Diffusion-RWKV: Scaling RWKV-Like Architectures for Diffusion Models
This addresses efficiency issues in diffusion models for image generation, offering a scalable alternative to Transformers, though it is incremental as it adapts an existing NLP architecture.
The paper tackled the computational complexity of Transformers in high-resolution image generation by adapting RWKV architectures for diffusion models, achieving performance comparable to or better than existing models in FID and IS metrics while reducing FLOP usage.

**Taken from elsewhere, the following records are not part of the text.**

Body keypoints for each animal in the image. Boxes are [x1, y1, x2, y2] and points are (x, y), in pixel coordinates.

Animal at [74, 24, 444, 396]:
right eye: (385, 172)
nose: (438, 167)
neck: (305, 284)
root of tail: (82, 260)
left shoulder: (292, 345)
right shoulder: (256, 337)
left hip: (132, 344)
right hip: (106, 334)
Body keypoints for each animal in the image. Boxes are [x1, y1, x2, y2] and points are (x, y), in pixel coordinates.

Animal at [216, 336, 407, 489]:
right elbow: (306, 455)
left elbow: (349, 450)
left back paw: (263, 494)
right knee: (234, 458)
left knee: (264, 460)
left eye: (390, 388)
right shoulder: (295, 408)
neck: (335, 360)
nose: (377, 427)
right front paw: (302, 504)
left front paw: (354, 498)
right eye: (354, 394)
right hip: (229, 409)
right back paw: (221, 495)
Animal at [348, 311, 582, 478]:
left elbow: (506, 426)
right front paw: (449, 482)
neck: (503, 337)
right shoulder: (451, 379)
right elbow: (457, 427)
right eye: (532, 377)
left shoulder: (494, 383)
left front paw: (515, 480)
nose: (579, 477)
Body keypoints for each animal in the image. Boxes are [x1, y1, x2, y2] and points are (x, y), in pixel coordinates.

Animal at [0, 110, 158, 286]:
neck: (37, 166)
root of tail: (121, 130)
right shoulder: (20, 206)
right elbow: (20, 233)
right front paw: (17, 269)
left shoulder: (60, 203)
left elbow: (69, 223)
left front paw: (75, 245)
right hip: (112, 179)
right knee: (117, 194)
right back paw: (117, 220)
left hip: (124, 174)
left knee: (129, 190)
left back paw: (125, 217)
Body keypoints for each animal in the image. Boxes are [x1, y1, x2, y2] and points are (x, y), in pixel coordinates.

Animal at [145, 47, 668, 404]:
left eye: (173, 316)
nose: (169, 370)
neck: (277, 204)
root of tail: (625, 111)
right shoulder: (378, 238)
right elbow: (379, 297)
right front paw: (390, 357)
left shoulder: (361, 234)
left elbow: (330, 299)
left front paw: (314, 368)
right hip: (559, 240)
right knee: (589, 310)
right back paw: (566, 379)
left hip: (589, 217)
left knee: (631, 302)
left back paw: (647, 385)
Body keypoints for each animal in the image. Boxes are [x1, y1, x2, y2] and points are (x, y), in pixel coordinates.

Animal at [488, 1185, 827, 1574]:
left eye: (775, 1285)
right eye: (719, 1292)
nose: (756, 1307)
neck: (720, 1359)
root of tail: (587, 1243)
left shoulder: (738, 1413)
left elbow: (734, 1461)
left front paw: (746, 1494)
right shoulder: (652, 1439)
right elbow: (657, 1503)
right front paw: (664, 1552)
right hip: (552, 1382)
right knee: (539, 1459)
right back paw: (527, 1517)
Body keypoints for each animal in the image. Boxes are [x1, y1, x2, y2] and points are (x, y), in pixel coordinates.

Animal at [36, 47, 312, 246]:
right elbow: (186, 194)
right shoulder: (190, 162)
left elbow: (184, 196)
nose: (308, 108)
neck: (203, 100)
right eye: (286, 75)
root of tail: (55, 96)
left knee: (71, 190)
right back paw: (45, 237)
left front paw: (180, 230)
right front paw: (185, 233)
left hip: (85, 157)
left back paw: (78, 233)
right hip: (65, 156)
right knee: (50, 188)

Transformers have catalyzed advancements in computer vision and natural language processing (NLP) fields. However, substantial computational complexity poses limitations for their application in long-context tasks, such as high-resolution image generation. This paper introduces a series of architectures adapted from the RWKV model used in the NLP, with requisite modifications tailored for diffusion model applied to image generation tasks, referred to as Diffusion-RWKV. Similar to the diffusion with Transformers, our model is designed to efficiently handle patchnified inputs in a sequence with extra conditions, while also scaling up effectively, accommodating both large-scale parameters and extensive datasets. Its distinctive advantage manifests in its reduced spatial aggregation complexity, rendering it exceptionally adept at processing high-resolution images, thereby eliminating the necessity for windowing or group cached operations. Experimental results on both condition and unconditional image generation tasks demonstrate that Diffison-RWKV achieves performance on par with or surpasses existing CNN or Transformer-based diffusion models in FID and IS metrics while significantly reducing total computation FLOP usage.